One night (the third after the encounter), when I was out wandering, either chance or my longing for the woman of my adventure — I still don’t know which — led me to Saavedra. Never had the weight of any night seemed so light as it fell upon my shoulders; nor had Saavedra ever seemed so close to heaven. I was ambling along nocturnal streets, by grates and walls plumed with wisteria, their blossoms caressing my brow and bringing to mind the familiar taste of springtimes that had arisen and fallen back there, in Maipú, or perhaps yonder, in an orchard where angels now stand watch. The night air, sweet as wine, and the silence, disturbed only by rustling leaves or a bird stirring and singing between dreams, made me experience a serenity I had never known before. In that atmosphere my mind no longer worked with a tiresome web of inner words, but rather through a sure intuition of things, arrived at — it seemed — solely by opening the eyes and ears of my soul. I exercised that delicious form of knowing for the first time. And since all that light came to me through the mirror of The One, I began to suspect that a mystery was both hiding her and revealing her: she was hidden in its essence and revealed in its operation.

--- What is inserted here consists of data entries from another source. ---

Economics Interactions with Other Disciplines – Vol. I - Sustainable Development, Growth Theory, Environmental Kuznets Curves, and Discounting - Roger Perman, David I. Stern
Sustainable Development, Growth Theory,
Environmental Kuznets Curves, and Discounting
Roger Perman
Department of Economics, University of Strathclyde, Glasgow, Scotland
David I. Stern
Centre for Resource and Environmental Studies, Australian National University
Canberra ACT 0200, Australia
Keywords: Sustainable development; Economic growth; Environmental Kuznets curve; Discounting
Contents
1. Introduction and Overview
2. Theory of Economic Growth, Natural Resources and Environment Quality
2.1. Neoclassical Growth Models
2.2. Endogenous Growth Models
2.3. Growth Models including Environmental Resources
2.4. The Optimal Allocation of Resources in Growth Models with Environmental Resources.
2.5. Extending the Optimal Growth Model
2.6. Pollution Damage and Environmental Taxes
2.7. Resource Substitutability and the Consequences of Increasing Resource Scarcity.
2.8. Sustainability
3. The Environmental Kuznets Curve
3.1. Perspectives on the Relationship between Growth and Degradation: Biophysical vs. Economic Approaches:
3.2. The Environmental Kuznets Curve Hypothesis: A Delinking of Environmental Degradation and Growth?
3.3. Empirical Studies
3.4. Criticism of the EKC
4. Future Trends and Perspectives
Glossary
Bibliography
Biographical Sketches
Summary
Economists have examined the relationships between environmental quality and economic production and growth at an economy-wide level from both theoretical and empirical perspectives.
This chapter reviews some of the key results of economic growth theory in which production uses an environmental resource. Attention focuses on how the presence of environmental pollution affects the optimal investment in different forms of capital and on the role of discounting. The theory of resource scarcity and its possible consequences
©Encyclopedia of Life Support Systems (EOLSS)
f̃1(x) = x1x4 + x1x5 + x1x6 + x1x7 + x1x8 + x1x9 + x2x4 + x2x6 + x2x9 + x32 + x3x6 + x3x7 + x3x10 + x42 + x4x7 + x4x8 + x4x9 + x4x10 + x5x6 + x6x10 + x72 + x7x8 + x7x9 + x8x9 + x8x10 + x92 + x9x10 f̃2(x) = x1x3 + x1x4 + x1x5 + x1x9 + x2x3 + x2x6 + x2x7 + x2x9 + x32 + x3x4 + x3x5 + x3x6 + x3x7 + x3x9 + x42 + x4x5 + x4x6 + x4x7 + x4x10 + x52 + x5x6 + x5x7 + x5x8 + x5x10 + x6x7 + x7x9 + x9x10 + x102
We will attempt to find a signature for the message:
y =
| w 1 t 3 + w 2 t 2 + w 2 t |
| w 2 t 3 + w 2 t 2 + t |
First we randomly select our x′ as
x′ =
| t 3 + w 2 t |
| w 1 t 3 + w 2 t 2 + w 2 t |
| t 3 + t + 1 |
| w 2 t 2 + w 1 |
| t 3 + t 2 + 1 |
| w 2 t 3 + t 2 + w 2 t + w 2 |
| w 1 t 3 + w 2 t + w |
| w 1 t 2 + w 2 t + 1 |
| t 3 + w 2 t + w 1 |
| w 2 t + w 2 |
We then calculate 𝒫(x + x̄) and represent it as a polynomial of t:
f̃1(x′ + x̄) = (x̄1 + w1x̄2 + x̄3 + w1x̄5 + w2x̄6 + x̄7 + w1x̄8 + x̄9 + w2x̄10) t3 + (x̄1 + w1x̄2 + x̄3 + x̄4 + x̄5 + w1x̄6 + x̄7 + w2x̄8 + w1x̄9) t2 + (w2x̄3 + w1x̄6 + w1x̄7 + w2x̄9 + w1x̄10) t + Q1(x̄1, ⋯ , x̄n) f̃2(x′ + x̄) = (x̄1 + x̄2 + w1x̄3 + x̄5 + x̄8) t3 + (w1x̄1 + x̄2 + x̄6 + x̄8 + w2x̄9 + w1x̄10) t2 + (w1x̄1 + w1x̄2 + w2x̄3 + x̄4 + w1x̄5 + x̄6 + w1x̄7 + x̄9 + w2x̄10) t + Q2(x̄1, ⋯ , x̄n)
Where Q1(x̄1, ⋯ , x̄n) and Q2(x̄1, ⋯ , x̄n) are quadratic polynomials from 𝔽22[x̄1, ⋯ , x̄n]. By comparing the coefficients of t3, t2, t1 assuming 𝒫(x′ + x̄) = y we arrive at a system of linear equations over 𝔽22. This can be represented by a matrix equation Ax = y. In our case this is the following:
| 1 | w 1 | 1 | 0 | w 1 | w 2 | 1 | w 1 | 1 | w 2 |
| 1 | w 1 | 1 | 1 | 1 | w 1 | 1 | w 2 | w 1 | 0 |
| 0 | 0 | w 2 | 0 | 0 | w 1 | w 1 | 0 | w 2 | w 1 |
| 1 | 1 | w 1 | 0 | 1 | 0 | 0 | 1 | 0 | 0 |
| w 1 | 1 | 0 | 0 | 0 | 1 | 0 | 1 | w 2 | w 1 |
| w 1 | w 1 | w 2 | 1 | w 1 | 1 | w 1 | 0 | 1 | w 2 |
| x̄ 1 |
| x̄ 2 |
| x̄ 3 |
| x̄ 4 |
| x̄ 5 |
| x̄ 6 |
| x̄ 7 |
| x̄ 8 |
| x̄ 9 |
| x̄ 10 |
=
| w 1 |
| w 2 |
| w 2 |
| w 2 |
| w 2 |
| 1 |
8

I cannot say if it was the glimpse of her mystery that made my heart beat faster and slowed my steps as I approached her place of residence. All I know is that when I got close to her garden my knees wobbled and I had to rest against a tree. The garden of The One was surrounded by a wrought-iron fence; among its bars heavy with years, the honeysuckle had woven its thick tangle and built up a fragrant wall between the privacy of the house and the indiscretion of outside eyes. I remember that my hands, plunging into the denseness, managed to break through the wall of leaves and open up a hole, which allowed me to take in the garden cloaked in darkness, in the centre of which rose the solid architecture of the house. I stood watching for a long time: agile silhouettes crossed the luminous rectangular windows; to my ears came the murmur of family conversations that now and then were cut into by the blade of youthful laughter or by abrupt gaps of silence swooping down on the house like birds of prey. If the air circulating round the house seemed lighter, it was no doubt crowned by a more benign sky. At that moment, all my vitality was concentrated in my eyes and ears. They tried to pick up the subtlest pulse of the house, in their desire to catch even a trace of the admirable woman who had been revealed to me in that same garden. How long I stood thus, clinging to the bars like a thief in the night, I do not know: little by little the intimate voices fell silent; one after another the lights in the windows went out. A deep chord was still resonating in the dark, as if some careless hand had suddenly fallen upon the keys of a piano and its vibrations were wandering away into the silence until they were finally lost.

Only then did I abandon my observation post and sit down at the threshold of the house. There I began to think about the feelings my nocturnal espionage had aroused. And above all it amazed me to think that The One moved within a family circle whose eyes beheld her at all hours; they had seen her birth, given her a name by which they called her; they followed her every gesture, but were unaware of her inner essence, such as it had been revealed to me in a brief instant of contemplation. And I asked myself then, in that soliloquy on the threshold: What was it that I saw in The One and others could not see? My answer, as at the first encounter, was that I saw her in her harmonious number, or better, in the set of singing numbers that formed her from head to foot and exalted her above nothingness through the creative virtue of numbers, in the same way that through numbers a piece of music is constructed and sustained within silence. And here I experienced a sudden start: that womanly cipher, that harmonious number, had not sprung from nothingness. How, then, to think about that number without thinking about the mind that had formed it and about the voice that had proferred it?